(Collection entries)
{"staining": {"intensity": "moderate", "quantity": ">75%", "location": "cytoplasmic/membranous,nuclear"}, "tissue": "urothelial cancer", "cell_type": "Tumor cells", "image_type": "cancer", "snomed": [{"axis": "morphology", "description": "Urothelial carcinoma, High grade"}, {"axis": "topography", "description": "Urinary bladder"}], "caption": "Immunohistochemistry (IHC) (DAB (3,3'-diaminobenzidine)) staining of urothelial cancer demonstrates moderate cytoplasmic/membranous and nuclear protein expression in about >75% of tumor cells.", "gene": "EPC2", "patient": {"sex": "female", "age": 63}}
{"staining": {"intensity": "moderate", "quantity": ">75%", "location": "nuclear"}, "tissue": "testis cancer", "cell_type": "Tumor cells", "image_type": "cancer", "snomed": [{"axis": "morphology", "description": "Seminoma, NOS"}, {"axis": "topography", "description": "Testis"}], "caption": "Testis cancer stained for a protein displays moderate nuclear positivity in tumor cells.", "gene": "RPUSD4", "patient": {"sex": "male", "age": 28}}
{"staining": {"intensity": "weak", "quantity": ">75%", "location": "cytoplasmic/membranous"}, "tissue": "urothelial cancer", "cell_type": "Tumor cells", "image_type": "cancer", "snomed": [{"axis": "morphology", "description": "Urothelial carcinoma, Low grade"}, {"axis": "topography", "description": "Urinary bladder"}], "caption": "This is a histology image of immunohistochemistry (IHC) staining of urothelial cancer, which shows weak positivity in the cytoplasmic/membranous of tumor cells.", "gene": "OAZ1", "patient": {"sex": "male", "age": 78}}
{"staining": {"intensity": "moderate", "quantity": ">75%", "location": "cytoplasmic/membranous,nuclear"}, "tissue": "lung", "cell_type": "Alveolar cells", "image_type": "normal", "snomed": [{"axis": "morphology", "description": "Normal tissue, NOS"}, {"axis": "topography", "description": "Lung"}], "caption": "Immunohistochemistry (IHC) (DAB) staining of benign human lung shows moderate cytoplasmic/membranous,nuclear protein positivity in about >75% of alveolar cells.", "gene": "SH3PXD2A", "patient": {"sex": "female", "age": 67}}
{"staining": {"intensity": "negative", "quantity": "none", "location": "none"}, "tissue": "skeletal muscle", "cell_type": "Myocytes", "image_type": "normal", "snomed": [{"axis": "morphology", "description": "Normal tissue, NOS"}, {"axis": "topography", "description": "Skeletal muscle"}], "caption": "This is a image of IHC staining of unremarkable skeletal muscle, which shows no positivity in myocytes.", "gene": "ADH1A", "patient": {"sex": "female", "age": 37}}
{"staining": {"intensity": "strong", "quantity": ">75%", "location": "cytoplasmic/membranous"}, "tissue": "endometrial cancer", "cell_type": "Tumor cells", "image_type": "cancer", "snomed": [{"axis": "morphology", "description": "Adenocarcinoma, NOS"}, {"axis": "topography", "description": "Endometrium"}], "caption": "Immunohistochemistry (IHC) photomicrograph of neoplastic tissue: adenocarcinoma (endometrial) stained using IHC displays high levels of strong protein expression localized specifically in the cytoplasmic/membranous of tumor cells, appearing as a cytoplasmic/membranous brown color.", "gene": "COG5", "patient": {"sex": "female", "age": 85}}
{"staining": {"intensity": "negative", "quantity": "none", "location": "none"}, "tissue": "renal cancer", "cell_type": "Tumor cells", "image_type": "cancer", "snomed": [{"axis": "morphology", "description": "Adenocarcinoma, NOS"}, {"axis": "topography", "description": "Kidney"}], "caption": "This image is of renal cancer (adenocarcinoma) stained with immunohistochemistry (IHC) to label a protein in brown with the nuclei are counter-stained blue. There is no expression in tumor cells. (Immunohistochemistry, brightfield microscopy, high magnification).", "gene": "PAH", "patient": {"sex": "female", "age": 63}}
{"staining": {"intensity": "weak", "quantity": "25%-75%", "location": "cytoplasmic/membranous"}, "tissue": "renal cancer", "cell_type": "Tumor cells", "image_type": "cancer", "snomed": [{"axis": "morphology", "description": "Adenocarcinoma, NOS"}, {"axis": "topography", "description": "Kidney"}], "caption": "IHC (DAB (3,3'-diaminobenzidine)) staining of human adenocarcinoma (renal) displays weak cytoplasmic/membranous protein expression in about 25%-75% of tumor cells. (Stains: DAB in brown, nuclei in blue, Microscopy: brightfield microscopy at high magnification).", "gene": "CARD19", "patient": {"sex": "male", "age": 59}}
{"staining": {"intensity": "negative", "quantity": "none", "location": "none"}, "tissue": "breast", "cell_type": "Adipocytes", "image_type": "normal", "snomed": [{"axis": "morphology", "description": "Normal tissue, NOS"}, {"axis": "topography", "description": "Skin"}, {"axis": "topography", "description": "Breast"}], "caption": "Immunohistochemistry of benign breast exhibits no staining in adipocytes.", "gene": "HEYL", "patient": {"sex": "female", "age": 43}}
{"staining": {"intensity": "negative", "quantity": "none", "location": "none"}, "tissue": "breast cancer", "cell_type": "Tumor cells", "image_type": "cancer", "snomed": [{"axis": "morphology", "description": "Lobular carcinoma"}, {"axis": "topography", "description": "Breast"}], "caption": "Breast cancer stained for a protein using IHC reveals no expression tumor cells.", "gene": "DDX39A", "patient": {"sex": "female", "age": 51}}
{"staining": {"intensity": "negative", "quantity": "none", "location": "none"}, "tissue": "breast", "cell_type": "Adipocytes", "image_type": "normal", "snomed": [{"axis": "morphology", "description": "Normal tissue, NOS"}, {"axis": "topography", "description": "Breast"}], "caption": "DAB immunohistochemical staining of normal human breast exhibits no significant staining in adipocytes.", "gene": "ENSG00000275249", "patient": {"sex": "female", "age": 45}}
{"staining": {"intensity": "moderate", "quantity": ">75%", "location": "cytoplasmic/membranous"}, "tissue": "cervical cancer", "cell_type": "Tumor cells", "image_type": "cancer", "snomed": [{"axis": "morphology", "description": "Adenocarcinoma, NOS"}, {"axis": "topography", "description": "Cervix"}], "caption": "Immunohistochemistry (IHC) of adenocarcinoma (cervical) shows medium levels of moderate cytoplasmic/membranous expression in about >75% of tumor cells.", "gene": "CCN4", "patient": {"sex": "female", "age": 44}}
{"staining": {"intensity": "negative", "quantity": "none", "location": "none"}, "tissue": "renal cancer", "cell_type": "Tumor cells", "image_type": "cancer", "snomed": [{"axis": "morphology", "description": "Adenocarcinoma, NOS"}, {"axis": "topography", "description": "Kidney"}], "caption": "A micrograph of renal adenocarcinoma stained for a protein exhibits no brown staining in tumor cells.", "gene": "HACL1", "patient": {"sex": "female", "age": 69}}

TASK DIRECTIONS: Each record above is to be written out again exactly.

THE COMPLETED TASK:
{"staining": {"intensity": "moderate", "quantity": ">75%", "location": "cytoplasmic/membranous,nuclear"}, "tissue": "urothelial cancer", "cell_type": "Tumor cells", "image_type": "cancer", "snomed": [{"axis": "morphology", "description": "Urothelial carcinoma, High grade"}, {"axis": "topography", "description": "Urinary bladder"}], "caption": "Immunohistochemistry (IHC) (DAB (3,3'-diaminobenzidine)) staining of urothelial cancer demonstrates moderate cytoplasmic/membranous and nuclear protein expression in about >75% of tumor cells.", "gene": "EPC2", "patient": {"sex": "female", "age": 63}}
{"staining": {"intensity": "moderate", "quantity": ">75%", "location": "nuclear"}, "tissue": "testis cancer", "cell_type": "Tumor cells", "image_type": "cancer", "snomed": [{"axis": "morphology", "description": "Seminoma, NOS"}, {"axis": "topography", "description": "Testis"}], "caption": "Testis cancer stained for a protein displays moderate nuclear positivity in tumor cells.", "gene": "RPUSD4", "patient": {"sex": "male", "age": 28}}
{"staining": {"intensity": "weak", "quantity": ">75%", "location": "cytoplasmic/membranous"}, "tissue": "urothelial cancer", "cell_type": "Tumor cells", "image_type": "cancer", "snomed": [{"axis": "morphology", "description": "Urothelial carcinoma, Low grade"}, {"axis": "topography", "description": "Urinary bladder"}], "caption": "This is a histology image of immunohistochemistry (IHC) staining of urothelial cancer, which shows weak positivity in the cytoplasmic/membranous of tumor cells.", "gene": "OAZ1", "patient": {"sex": "male", "age": 78}}
{"staining": {"intensity": "moderate", "quantity": ">75%", "location": "cytoplasmic/membranous,nuclear"}, "tissue": "lung", "cell_type": "Alveolar cells", "image_type": "normal", "snomed": [{"axis": "morphology", "description": "Normal tissue, NOS"}, {"axis": "topography", "description": "Lung"}], "caption": "Immunohistochemistry (IHC) (DAB) staining of benign human lung shows moderate cytoplasmic/membranous,nuclear protein positivity in about >75% of alveolar cells.", "gene": "SH3PXD2A", "patient": {"sex": "female", "age": 67}}
{"staining": {"intensity": "negative", "quantity": "none", "location": "none"}, "tissue": "skeletal muscle", "cell_type": "Myocytes", "image_type": "normal", "snomed": [{"axis": "morphology", "description": "Normal tissue, NOS"}, {"axis": "topography", "description": "Skeletal muscle"}], "caption": "This is a image of IHC staining of unremarkable skeletal muscle, which shows no positivity in myocytes.", "gene": "ADH1A", "patient": {"sex": "female", "age": 37}}
{"staining": {"intensity": "strong", "quantity": ">75%", "location": "cytoplasmic/membranous"}, "tissue": "endometrial cancer", "cell_type": "Tumor cells", "image_type": "cancer", "snomed": [{"axis": "morphology", "description": "Adenocarcinoma, NOS"}, {"axis": "topography", "description": "Endometrium"}], "caption": "Immunohistochemistry (IHC) photomicrograph of neoplastic tissue: adenocarcinoma (endometrial) stained using IHC displays high levels of strong protein expression localized specifically in the cytoplasmic/membranous of tumor cells, appearing as a cytoplasmic/membranous brown color.", "gene": "COG5", "patient": {"sex": "female", "age": 85}}
{"staining": {"intensity": "negative", "quantity": "none", "location": "none"}, "tissue": "renal cancer", "cell_type": "Tumor cells", "image_type": "cancer", "snomed": [{"axis": "morphology", "description": "Adenocarcinoma, NOS"}, {"axis": "topography", "description": "Kidney"}], "caption": "This image is of renal cancer (adenocarcinoma) stained with immunohistochemistry (IHC) to label a protein in brown with the nuclei are counter-stained blue. There is no expression in tumor cells. (Immunohistochemistry, brightfield microscopy, high magnification).", "gene": "PAH", "patient": {"sex": "female", "age": 63}}
{"staining": {"intensity": "weak", "quantity": "25%-75%", "location": "cytoplasmic/membranous"}, "tissue": "renal cancer", "cell_type": "Tumor cells", "image_type": "cancer", "snomed": [{"axis": "morphology", "description": "Adenocarcinoma, NOS"}, {"axis": "topography", "description": "Kidney"}], "caption": "IHC (DAB (3,3'-diaminobenzidine)) staining of human adenocarcinoma (renal) displays weak cytoplasmic/membranous protein expression in about 25%-75% of tumor cells. (Stains: DAB in brown, nuclei in blue, Microscopy: brightfield microscopy at high magnification).", "gene": "CARD19", "patient": {"sex": "male", "age": 59}}
{"staining": {"intensity": "negative", "quantity": "none", "location": "none"}, "tissue": "breast", "cell_type": "Adipocytes", "image_type": "normal", "snomed": [{"axis": "morphology", "description": "Normal tissue, NOS"}, {"axis": "topography", "description": "Skin"}, {"axis": "topography", "description": "Breast"}], "caption": "Immunohistochemistry of benign breast exhibits no staining in adipocytes.", "gene": "HEYL", "patient": {"sex": "female", "age": 43}}
{"staining": {"intensity": "negative", "quantity": "none", "location": "none"}, "tissue": "breast cancer", "cell_type": "Tumor cells", "image_type": "cancer", "snomed": [{"axis": "morphology", "description": "Lobular carcinoma"}, {"axis": "topography", "description": "Breast"}], "caption": "Breast cancer stained for a protein using IHC reveals no expression tumor cells.", "gene": "DDX39A", "patient": {"sex": "female", "age": 51}}
{"staining": {"intensity": "negative", "quantity": "none", "location": "none"}, "tissue": "breast", "cell_type": "Adipocytes", "image_type": "normal", "snomed": [{"axis": "morphology", "description": "Normal tissue, NOS"}, {"axis": "topography", "description": "Breast"}], "caption": "DAB immunohistochemical staining of normal human breast exhibits no significant staining in adipocytes.", "gene": "ENSG00000275249", "patient": {"sex": "female", "age": 45}}
{"staining": {"intensity": "moderate", "quantity": ">75%", "location": "cytoplasmic/membranous"}, "tissue": "cervical cancer", "cell_type": "Tumor cells", "image_type": "cancer", "snomed": [{"axis": "morphology", "description": "Adenocarcinoma, NOS"}, {"axis": "topography", "description": "Cervix"}], "caption": "Immunohistochemistry (IHC) of adenocarcinoma (cervical) shows medium levels of moderate cytoplasmic/membranous expression in about >75% of tumor cells.", "gene": "CCN4", "patient": {"sex": "female", "age": 44}}
{"staining": {"intensity": "negative", "quantity": "none", "location": "none"}, "tissue": "renal cancer", "cell_type": "Tumor cells", "image_type": "cancer", "snomed": [{"axis": "morphology", "description": "Adenocarcinoma, NOS"}, {"axis": "topography", "description": "Kidney"}], "caption": "A micrograph of renal adenocarcinoma stained for a protein exhibits no brown staining in tumor cells.", "gene": "HACL1", "patient": {"sex": "female", "age": 69}}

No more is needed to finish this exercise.